# Pig breeds known for small litters



## newbiefarmer2014 (Dec 9, 2014)

hey I've just finished paying off my property and now that I got more money coming in I want to try and raise pigs. I'd Like to have my own herd but I wouldn't need more than 2 a year and everything I've read says most likly I'll get 7 or more. Is there a breed with a smaller number like 3 or 4 in a litter? Please help.


----------



## M.L. McKnight (Dec 9, 2014)

If you have a pig that only gives you 3-4 pigs then it will most likely be a younger gilt that didn't have a healthy pregnancy. Most breeds are going to give you 8 pigs per litter on average. 
You could look into mini pigs and see what they'd give you in terms of litter size if you are wanting to minimize your herd size. Even if they had 6-8 they'd be pretty tiny, I imagine they have small litters. I suggest you look for some Mulefoot hogs, they are rare so there is always a market for intact pigs and their average litter size is 6.
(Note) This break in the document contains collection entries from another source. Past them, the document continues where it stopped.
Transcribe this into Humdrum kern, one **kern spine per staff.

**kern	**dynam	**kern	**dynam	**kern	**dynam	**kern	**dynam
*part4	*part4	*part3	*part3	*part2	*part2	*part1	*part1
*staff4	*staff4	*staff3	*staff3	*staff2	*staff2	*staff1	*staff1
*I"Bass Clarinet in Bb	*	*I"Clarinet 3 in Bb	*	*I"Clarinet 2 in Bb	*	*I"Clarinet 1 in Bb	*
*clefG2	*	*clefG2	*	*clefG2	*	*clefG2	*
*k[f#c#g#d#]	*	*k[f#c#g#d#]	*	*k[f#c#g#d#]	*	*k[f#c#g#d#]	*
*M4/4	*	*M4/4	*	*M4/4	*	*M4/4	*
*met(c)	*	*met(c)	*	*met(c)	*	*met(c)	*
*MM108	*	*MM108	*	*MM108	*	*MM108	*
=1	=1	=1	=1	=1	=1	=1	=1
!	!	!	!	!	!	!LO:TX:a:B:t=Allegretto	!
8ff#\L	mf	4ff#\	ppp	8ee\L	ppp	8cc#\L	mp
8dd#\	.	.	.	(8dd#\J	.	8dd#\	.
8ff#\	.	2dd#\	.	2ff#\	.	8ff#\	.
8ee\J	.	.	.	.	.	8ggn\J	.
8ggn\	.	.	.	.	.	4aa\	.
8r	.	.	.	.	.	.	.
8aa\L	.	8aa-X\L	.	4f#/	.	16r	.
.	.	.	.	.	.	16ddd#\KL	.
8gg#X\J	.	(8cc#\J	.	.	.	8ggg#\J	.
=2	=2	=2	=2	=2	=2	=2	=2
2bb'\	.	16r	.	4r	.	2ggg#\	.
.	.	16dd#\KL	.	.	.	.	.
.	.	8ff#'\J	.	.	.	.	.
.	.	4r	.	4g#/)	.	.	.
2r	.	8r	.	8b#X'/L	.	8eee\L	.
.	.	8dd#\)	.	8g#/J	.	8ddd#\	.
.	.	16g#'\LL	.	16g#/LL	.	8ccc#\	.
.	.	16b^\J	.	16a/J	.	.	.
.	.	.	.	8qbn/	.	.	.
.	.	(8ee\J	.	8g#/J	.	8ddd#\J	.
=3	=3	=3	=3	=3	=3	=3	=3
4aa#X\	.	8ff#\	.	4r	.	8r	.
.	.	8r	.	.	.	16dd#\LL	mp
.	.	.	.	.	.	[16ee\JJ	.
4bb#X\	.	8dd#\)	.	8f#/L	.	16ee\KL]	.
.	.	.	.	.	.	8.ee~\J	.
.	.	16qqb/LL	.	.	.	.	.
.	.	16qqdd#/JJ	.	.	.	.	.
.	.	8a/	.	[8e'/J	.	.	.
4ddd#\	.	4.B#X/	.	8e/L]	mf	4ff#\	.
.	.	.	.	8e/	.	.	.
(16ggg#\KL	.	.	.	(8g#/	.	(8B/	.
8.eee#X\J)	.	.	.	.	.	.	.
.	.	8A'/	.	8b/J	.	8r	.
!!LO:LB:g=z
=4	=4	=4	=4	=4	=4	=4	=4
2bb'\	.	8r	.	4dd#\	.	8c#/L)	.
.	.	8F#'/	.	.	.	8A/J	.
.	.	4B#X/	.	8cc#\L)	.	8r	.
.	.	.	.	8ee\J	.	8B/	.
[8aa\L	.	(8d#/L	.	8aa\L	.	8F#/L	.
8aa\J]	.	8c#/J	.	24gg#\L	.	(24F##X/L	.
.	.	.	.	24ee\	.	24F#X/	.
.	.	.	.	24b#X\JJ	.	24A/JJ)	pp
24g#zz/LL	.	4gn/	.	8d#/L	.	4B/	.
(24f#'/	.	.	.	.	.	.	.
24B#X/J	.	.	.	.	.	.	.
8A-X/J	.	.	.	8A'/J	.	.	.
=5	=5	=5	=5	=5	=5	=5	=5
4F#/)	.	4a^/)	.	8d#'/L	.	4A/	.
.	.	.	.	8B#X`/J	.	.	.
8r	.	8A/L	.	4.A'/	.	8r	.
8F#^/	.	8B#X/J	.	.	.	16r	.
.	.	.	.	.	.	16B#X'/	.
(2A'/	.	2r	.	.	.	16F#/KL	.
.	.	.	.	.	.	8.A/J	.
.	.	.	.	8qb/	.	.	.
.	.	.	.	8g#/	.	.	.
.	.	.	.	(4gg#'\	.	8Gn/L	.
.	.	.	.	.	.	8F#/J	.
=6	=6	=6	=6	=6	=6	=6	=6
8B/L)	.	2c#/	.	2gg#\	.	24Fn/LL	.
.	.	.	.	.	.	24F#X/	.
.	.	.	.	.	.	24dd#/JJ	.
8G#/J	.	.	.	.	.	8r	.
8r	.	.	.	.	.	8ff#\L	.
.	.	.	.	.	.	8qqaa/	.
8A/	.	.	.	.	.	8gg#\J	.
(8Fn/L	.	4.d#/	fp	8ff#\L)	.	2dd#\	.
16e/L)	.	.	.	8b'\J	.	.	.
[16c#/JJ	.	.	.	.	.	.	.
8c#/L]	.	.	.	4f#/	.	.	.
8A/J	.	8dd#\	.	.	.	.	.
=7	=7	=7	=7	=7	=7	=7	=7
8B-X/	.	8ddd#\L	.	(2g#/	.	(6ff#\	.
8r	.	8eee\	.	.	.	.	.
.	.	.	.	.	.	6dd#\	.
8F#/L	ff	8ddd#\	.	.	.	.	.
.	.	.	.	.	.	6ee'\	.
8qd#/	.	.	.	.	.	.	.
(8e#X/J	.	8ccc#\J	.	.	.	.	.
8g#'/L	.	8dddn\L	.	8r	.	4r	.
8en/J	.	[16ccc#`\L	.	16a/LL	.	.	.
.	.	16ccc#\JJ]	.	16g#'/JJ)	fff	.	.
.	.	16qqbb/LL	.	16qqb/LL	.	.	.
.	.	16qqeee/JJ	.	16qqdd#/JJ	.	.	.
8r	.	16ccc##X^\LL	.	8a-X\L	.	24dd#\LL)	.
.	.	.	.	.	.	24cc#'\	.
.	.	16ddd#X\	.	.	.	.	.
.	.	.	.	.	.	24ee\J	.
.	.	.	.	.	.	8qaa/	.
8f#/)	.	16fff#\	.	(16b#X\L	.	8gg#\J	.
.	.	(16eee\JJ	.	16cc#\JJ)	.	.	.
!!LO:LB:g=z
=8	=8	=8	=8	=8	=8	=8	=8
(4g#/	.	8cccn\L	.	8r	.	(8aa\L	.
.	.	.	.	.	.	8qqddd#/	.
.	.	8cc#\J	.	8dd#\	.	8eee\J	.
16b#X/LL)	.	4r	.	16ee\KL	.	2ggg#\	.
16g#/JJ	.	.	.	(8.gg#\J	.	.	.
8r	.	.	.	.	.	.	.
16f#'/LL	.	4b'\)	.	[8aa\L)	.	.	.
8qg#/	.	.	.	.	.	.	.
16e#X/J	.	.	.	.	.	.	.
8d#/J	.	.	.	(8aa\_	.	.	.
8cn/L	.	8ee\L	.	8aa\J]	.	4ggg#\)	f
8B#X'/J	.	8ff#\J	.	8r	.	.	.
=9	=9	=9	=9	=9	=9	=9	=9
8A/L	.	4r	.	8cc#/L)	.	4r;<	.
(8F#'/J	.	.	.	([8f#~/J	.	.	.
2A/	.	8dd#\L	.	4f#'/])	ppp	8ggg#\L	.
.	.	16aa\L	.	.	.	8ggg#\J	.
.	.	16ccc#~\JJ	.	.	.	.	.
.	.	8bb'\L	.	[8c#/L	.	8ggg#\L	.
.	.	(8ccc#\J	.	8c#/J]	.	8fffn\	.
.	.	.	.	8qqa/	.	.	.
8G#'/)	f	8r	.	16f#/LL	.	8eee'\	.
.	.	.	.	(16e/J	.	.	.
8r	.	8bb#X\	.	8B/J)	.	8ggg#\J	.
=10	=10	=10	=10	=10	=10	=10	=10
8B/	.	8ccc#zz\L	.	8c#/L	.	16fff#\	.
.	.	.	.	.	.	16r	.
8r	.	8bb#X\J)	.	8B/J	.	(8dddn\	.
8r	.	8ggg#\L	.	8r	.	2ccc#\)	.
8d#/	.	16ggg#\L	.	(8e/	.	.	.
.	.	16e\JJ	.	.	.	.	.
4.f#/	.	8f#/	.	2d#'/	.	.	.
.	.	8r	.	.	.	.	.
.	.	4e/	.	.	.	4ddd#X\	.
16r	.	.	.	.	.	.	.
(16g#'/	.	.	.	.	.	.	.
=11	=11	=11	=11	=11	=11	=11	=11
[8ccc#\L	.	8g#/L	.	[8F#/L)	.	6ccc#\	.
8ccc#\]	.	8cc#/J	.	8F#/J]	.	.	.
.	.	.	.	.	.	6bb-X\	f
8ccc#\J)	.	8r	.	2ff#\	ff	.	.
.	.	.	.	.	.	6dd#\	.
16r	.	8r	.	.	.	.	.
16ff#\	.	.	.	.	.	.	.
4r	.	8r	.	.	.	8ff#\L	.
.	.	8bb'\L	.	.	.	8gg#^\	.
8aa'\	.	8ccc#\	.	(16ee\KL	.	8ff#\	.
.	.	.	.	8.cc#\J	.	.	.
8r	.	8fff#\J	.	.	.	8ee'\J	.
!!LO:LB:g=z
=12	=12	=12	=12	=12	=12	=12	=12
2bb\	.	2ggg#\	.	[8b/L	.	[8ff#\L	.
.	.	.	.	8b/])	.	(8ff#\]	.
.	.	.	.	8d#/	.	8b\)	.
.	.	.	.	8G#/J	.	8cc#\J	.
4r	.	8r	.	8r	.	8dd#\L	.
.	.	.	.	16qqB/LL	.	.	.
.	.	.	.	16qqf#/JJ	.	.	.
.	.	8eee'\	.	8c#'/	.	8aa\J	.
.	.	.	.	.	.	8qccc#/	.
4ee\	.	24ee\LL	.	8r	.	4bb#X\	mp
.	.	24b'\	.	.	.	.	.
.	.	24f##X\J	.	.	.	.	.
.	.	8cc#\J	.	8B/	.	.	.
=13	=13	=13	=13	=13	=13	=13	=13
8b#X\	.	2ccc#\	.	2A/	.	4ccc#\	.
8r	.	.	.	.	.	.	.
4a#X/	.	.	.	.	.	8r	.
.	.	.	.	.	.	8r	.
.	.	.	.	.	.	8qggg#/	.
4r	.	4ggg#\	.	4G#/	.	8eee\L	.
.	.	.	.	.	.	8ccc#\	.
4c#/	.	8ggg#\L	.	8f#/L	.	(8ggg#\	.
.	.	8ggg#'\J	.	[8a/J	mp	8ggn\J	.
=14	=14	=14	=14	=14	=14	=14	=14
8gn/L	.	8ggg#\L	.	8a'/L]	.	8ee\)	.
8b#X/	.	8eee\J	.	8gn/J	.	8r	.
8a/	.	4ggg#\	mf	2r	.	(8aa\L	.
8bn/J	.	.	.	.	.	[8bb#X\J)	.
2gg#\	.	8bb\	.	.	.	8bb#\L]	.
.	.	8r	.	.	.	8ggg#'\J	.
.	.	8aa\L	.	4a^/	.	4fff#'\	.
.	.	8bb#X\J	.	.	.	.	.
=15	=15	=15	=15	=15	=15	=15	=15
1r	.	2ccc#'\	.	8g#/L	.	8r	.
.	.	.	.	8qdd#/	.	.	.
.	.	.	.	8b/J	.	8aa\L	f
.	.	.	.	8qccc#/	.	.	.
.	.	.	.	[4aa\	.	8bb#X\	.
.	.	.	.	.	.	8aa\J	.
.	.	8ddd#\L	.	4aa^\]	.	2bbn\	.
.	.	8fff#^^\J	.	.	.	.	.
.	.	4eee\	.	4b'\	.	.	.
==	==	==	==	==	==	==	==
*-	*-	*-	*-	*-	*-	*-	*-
I hope this helps and would be interested to know what breed you decided on.


----------



## jk47 (Dec 9, 2014)

I agree if the sow or gilt you buy gives that small of litters then I would mean somthing wrongs.
You could sell the extras as feeders


----------



## newbiefarmer2014 (Dec 9, 2014)

See I would be worried that I couldn't sale them. I think this is what I will have to do though and I am still looking at breeds. My neighbor has Duroc (I think that's the name) and he said he would sale to me. But I'm still thinking.


----------



## jk47 (Dec 9, 2014)

Duroc would be a decent choice and would you be using AI or buying a boar because you could check out what people are showing at fairs 
And breed show pigs those always fetch a good price in my area even checking out feeder pig auction well help you see what people in your area want as a meat pig


----------



## M.L. McKnight (Dec 9, 2014)

I have zero trouble selling my pigs, I could have litter sizes of 100 and still not have enough! People are always going to eat pork and they fit nicely in your own freezer too.

Durocs actually make decent mommas, I'd suggest that you cross it with a Chester White or a Landrace. That would make some tremendous gilts and would sell pretty well.


----------



## Baymule (Dec 9, 2014)

Why don't you just buy a couple of feeder pigs from your neighbor and raise them for your first experience. That would give you time to research the breeds and make a better decision on what you want.

http://www.livestockconservancy.org/

http://www.ansi.okstate.edu/breeds/swine/


----------